» **Text**:
Main Summary

Introduction

The main_summary table is the most direct representation of a main ping but can be difficult to work with due to its size. Prefer the longitudinal dataset unless using the sampled data is prohibitive.

Contents

The main_summary table contains one row for each ping. Each column represents one field from the main ping payload, though only a subset of all main ping fields are included. This dataset does not include histograms.

Background and Caveats

This table is massive, and due to it's size, it can be difficult to work with. You should avoid querying main_summary from re:dash. Your queries will be slow to complete and can impact performance for other users, since re:dash on a shared cluster.

Instead, we recommend using the longitudinal or cross_sectional dataset where possible. If these datasets do not suffice, consider using Spark on an ATMO cluster. In the odd case where these queries are necessary, make use of the sample_id field and limit to a short submission date range.

Accessing the Data

The data is stored as a parquet table in S3 at the following address. See this cookbook to get started working with the data in Spark.

s3://telemetry-parquet/main_summary/v3/

Though not recommended main_summary is accessible through re:dash. Here's an example query. Your queries will be slow to complete and can impact performance for other users, since re:dash is on a shared cluster.

Further Reading

The technical documentation for main_summary is located in the telemetry-batch-view documentation.

The code responsible for generating this dataset is here

Data Reference

Example Queries

We recommend working with this dataset via Spark rather than sql.t.m.o. Due to the large number of records, queries can consume a lot of resources on the shared cluster and impact other users. Queries via sql.t.m.o should limit to a short submission_date_s3 range, and ideally make use of the sample_id field.

When using Presto to query the data from sql.t.m.o, you can use the UNNEST feature to access items in the search_counts, popup_notification_stats and active_addons fields.

For example, to compare the search volume for different search source values, you could use:

WITH search_data AS
  (SELECT s.source AS search_source,
          s.count AS search_count
   FROM main_summary CROSS JOIN UNNEST(search_counts) AS t(s)
   WHERE submission_date_s3 = '20160510'
     AND sample_id = '42'
     AND search_counts IS NOT NULL)

» **Prompt 1**: Rewrite the records from their first line through the line holding "locality: Southern Arizona, Fish", inclusive, changing "collectors" to "collected by" and leaving everything else unchanged.
The main_summary page has nothing to do with the records.

[A block of data]
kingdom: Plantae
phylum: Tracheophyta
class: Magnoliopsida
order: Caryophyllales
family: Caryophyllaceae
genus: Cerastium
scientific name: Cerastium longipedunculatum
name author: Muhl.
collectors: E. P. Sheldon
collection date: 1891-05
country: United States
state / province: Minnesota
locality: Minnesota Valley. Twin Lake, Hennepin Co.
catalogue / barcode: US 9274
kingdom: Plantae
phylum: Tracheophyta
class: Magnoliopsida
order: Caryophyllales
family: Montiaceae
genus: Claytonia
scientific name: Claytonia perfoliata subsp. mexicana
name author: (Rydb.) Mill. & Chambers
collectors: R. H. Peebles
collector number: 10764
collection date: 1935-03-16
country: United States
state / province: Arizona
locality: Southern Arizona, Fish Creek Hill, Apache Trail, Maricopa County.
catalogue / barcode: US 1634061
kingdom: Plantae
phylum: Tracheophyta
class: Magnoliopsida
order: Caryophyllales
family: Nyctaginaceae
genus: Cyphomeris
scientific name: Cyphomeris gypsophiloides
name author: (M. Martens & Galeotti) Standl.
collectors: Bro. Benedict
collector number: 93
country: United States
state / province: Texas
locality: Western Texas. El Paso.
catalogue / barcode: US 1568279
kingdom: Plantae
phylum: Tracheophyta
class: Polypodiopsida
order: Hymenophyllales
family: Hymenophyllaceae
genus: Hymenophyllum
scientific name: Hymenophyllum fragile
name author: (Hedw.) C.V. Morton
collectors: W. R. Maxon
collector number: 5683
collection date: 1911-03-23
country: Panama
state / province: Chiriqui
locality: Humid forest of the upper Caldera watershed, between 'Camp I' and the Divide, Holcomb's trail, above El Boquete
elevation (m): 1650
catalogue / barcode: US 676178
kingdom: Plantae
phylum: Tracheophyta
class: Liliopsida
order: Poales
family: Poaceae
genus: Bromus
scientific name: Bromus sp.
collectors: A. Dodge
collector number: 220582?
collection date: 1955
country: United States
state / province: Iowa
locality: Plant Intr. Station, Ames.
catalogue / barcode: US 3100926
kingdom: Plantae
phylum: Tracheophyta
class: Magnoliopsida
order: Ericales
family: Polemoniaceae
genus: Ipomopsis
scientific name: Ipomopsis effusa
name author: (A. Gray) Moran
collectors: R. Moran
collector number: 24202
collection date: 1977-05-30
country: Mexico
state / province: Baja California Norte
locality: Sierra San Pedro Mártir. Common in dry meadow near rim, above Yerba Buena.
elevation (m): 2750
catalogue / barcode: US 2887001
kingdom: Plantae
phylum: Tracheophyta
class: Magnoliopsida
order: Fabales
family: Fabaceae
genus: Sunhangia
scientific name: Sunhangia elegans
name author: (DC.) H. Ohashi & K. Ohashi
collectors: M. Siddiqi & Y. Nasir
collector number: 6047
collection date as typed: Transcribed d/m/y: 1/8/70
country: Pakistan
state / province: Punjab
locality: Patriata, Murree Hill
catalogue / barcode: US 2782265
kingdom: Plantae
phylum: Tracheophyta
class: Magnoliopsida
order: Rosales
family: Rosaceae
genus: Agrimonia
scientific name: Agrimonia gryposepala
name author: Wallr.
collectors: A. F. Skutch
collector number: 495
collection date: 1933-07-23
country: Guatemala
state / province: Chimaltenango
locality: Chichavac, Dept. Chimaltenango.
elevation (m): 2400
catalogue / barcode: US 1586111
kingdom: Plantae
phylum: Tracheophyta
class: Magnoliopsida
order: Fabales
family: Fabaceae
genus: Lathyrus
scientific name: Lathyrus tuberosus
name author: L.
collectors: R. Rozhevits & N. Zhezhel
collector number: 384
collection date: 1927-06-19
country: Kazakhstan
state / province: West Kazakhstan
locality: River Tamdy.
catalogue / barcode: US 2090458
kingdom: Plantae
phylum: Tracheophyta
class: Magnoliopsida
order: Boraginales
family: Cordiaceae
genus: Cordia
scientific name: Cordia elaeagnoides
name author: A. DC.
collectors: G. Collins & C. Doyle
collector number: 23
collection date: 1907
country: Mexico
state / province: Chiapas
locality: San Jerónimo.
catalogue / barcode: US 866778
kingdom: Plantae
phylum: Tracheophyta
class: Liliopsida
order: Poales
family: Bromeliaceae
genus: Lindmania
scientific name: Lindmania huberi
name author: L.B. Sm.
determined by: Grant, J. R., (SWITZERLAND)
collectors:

» **Prompt 2**: According to the main_summary page, at what S3 address is the data stored?

» **Reply 1**:
kingdom: Plantae
phylum: Tracheophyta
class: Magnoliopsida
order: Caryophyllales
family: Caryophyllaceae
genus: Cerastium
scientific name: Cerastium longipedunculatum
name author: Muhl.
collected by: E. P. Sheldon
collection date: 1891-05
country: United States
state / province: Minnesota
locality: Minnesota Valley. Twin Lake, Hennepin Co.
catalogue / barcode: US 9274
kingdom: Plantae
phylum: Tracheophyta
class: Magnoliopsida
order: Caryophyllales
family: Montiaceae
genus: Claytonia
scientific name: Claytonia perfoliata subsp. mexicana
name author: (Rydb.) Mill. & Chambers
collected by: R. H. Peebles
collector number: 10764
collection date: 1935-03-16
country: United States
state / province: Arizona
locality: Southern Arizona, Fish Creek Hill, Apache Trail, Maricopa County.

» **Reply 2**: s3://telemetry-parquet/main_summary/v3/